The way she dies : pour l’amour d’Anna Karénine
Au croisement des langues et des cultures, le collectif TgSTan et le metteur en scène Tiago Rodrigues donnent naissance à un spectacle poétique et irradiant, qui célèbre la passion en même temps que la littérature. Un moment théâtral de pure grâce, de liberté et d’une grande créativité au Théâtre de la Bastille dans le cadre du Festival d’Automne.

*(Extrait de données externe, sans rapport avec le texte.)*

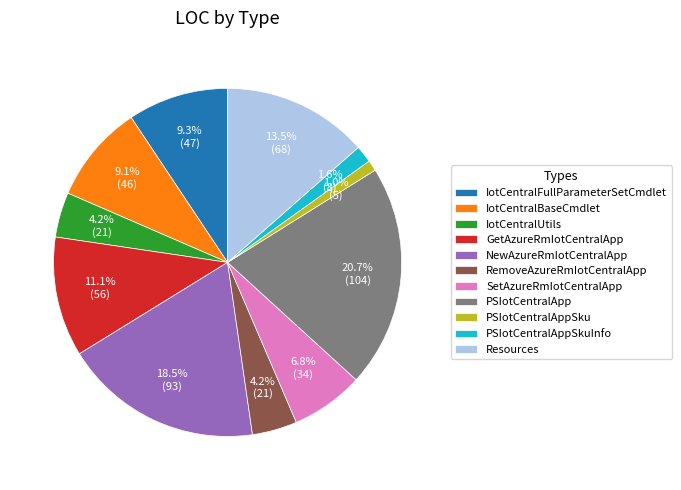

Does Resources account for over 50% of the chart?

No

A la recherche d’Anna Karénine
C’est le prétexte du spectacle, 490 grammes de papier imprimé de 1021 pages, annotées par la mère du narrateur, et dont Frank Vercruyssen qui incarne le narrateur doit percer le mystère. Comprendre l’héritage de sa mère. Face à lui, son épouse, Jolente De Keersmaeker, en longue jupe rouge flamenco et body noir, la laisse s’écraser sur le sol, comme un aveu de désamour. Le couple se désagrège, et nous entrons peu à peu dans les mots de Tolstoi par la lecture des acteurs. Le désamour d’Anna pour son mari, son attirance magnétique pour son amant, ne sont jamais mimés par les acteurs. Tout se déroule comme si la vie prenait ses marques naturellement, un couple qui ne fait que cohabiter aujourd’hui, dans une certaine indifférence, beaucoup d’ironie et d’humour sombre, alors que les phrases de Tolstoi gambadent dans la neige russe, épiant, comme le faisait Flaubert pour Emma Bovary – que Rodrigues a monté- Tolstoi entrait dans la peau, dans le coeur d’Anna.
Trahisons conjugales
De l’autre coté de l’Europe, à Lisbonne, dans les années 70, un autre couple s’égratigne. Isabel Abreu flirte avec un inconnu dans une gare, alors que son conjoint Pedro Gil retrouve, au 19° siècle, Anna Karénine enveloppée dans une fourrure. Du néerlandais, on passe au portugais, traduit en français pour les spectateurs parisiens. Trahisons des langues, trahisons des coeurs, et sur le plateau les acteurs magnifiques incarnent des hommes et des femmes qui réitèrent les mêmes gestes, les mêmes situations depuis des siècles. L’ennui conjugal, l’indifférence, l’impossibilité de communiquer, puis le désir qui s’allume, déclenche la passion envahissante, qui répare l’ennui. Avec cet élan vers le nouveau, vers l’inconnu, on traverse la Russie, quand le théâtre rencontre ici la littérature, les mots et les virgules, les images, par la grâce des comédiens habités. La langue réveille les fantômes des personnages, et on se surprend à rêver, le spectacle ressemble à un film de Bergman, puis de Rivette, ou Godard, puis tout à coup nous fait voyager dans un grand mélodrame romantique. La rencontre entre les Tg Stan et Tiago Rodrigues est sacrément productive.